TEXT SECTION ▸
>> Start
I am creating a movie database and I have a query that finds movies by their ID and it is working.

public function getMovieById($id) {
        $query = "SELECT * FROM movies WHERE id = ?";
        $paramType = "i";
        $paramValue = array(
            $id
        );
        
        $result = $this->db_handle->runQuery($query, $paramType, $paramValue);
        return $result;
    }

I then tried to make a query that would search for movies by title. So if I entered say "Alien" it would return any movies I own with the word "Alien in title. No matter what I have tried I get nothing returned and no errors.

public function getMovieByTitle ($title) {
        $query = "SELECT * FROM movies WHERE title LIKE ?";
        $paramType = "s";
        $paramValue = array(
            $title
        );

        $result = $this->db_handle->runQuery($query, $paramType, $paramValue);
        return $result;
    }

Any points in the right direction is appreciated

I also tried a function to see if title is being passed by $_POST and it shows it is.

CodePudding user response：

Passing a value such as 'Alien' to the LIKE operator does not do what you expect.

This predicate...

WHERE title LIKE 'Alien'

... Actually behaves similarly as:

WHERE title = 'Alien'

If you want to seach for titles that contain a given string, you need to use '%', the wildcard character :

WHERE title LIKE '%Alien%'

You can either concatenate the percent sign in your code then inject it in the query, or pass the original value to the query and add the wildcard in SQL:

WHERE title LIKE CONCAT('%', ?, '%')

CodePudding user response：

Concatinate % which works as placeholder for an number of characters in sql in the php code

public function getMovieByTitle ($title) {
        $query = "SELECT * FROM movies WHERE title LIKE ?";
        $paramType = "s";
        $paramValue = array(
          "%".  $title . "%"
        );

        $result = $this->db_handle->runQuery($query, $paramType, $paramValue);
        return $result;
    }
>> End
TO-DO LIST ▸
**A.** Answer these questions about the thread on movie database queries, one answer per line, marked (i), (ii), (iii):
(i) What parameter type does the title search pass to runQuery?
(ii) According to the first reply, which predicate does WHERE title LIKE 'Alien' behave similarly to?
(iii) What did the asker's extra function show about the title?
**B.** From the thread on movie database queries, write out the part that opens with the words containing "WHERE title LIKE 'Alien'" and closes with "CONCAT('%', ?, '%')", character for character.

EXCERPTED RECORDS ▸
>> Start
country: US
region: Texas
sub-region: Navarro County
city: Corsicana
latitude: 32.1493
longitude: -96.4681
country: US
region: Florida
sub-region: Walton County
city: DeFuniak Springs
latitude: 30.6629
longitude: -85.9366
>> End
>> Start
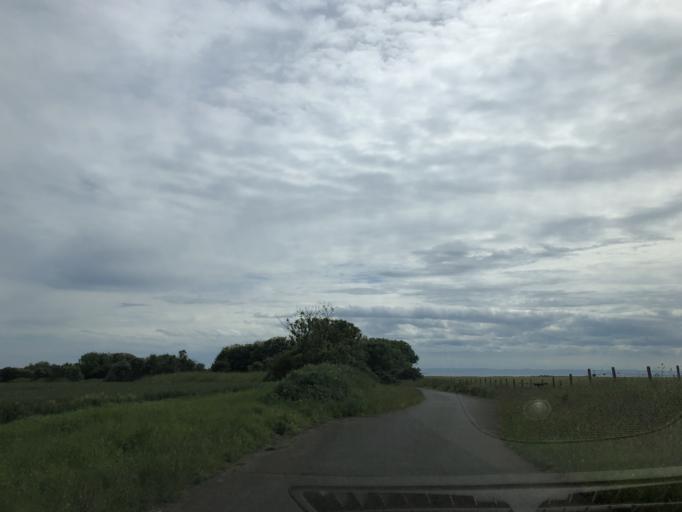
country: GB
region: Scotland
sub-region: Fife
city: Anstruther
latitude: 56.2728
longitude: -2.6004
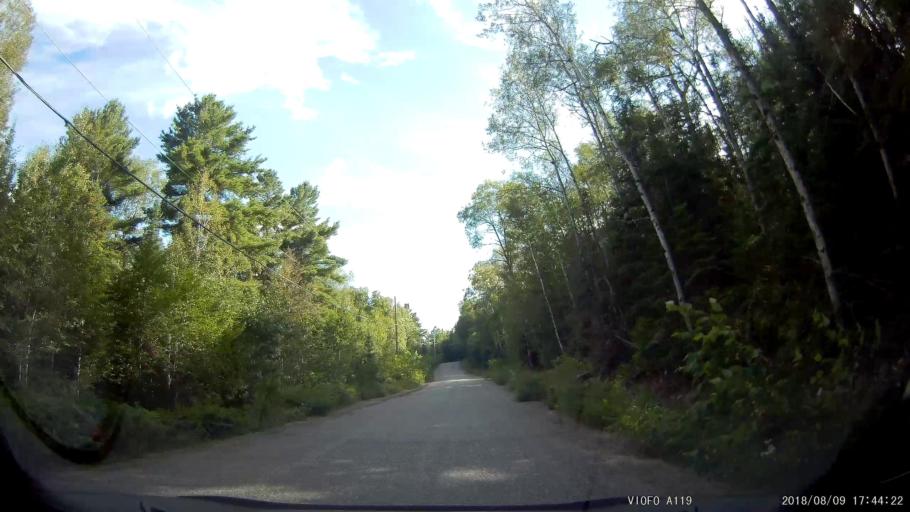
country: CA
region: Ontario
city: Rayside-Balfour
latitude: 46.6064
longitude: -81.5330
>> End
TASK-BY-TASK ANSWERS ▸
**A.**
(i) "s"
(ii) WHERE title = 'Alien'
(iii) The title is being passed by $_POST.

**B.**
WHERE title LIKE 'Alien'

... Actually behaves similarly as:

WHERE title = 'Alien'

If you want to seach for titles that contain a given string, you need to use '%', the wildcard character :

WHERE title LIKE '%Alien%'

You can either concatenate the percent sign in your code then inject it in the query, or pass the original value to the query and add the wildcard in SQL:

WHERE title LIKE CONCAT('%', ?, '%')